According to climate projections, the globe will witness a return to El Nino, its warmer counterpart, later this year following three years of the cooler La Nina weather pattern in the Pacific Ocean, which typically reduces global temperatures significantly.
El Nino occurs when winds moving west near the equator slow down, and warmer water is pushed east, raising the temperature of the ocean's surface.
Carlo Buontempo, head of the EU's Copernicus Climate Change Service, believes that El Nino, often linked to extreme global temperatures that shatter records, will probably occur in 2023 or 2024, according to Reuters.
Buontempo said climate models predict a return to El Nino temperatures in the late boreal summer and a significant El Nino by year's end.
Earth Continues To Heat Up
Global temperatures have increased, and severe weather events have become more frequent as a result of the El Nino climatic phenomenon.

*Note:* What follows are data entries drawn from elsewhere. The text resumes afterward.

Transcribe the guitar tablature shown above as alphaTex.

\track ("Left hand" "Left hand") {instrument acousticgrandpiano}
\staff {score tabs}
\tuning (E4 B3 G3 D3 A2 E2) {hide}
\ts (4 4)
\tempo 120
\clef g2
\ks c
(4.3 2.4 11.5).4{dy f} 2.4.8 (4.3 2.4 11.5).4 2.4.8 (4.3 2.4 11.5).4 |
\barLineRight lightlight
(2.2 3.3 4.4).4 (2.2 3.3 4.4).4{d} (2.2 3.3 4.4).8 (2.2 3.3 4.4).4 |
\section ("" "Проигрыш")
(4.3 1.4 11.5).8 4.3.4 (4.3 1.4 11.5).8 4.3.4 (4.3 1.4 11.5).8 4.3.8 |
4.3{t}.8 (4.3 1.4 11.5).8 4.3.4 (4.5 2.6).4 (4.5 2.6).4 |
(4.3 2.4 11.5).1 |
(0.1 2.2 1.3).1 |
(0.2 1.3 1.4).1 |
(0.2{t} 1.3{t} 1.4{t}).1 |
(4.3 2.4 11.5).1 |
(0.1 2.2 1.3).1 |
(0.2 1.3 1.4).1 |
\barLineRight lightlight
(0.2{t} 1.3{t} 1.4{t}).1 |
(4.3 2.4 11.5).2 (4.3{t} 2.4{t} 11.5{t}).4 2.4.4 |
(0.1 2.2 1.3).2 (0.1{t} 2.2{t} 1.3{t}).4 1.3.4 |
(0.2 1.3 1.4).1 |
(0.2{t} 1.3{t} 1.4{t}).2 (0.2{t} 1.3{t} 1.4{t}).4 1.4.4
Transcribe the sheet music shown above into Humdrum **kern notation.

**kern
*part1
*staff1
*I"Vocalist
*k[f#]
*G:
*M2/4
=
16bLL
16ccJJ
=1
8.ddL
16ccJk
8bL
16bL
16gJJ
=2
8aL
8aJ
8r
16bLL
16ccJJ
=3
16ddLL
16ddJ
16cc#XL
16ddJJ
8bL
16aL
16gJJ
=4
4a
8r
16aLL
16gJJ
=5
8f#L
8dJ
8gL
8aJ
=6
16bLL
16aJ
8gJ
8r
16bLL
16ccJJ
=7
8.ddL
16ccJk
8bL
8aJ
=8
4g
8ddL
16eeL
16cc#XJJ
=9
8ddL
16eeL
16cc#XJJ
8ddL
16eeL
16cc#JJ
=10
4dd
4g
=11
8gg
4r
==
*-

While climate change has contributed to extreme temperatures in years without El Nino, 2016 is the hottest year on record, according to Euronews. Since then, the planet has continued to experience a warming trend, with the last eight years being the hottest ever recorded. Furthermore, ocean temperatures have reached unprecedented levels.
The climate pattern of the ocean and atmosphere also impacts global weather, leading to droughts in some regions and causing floods in others, leaving tens of millions of people needing relief, per Axios.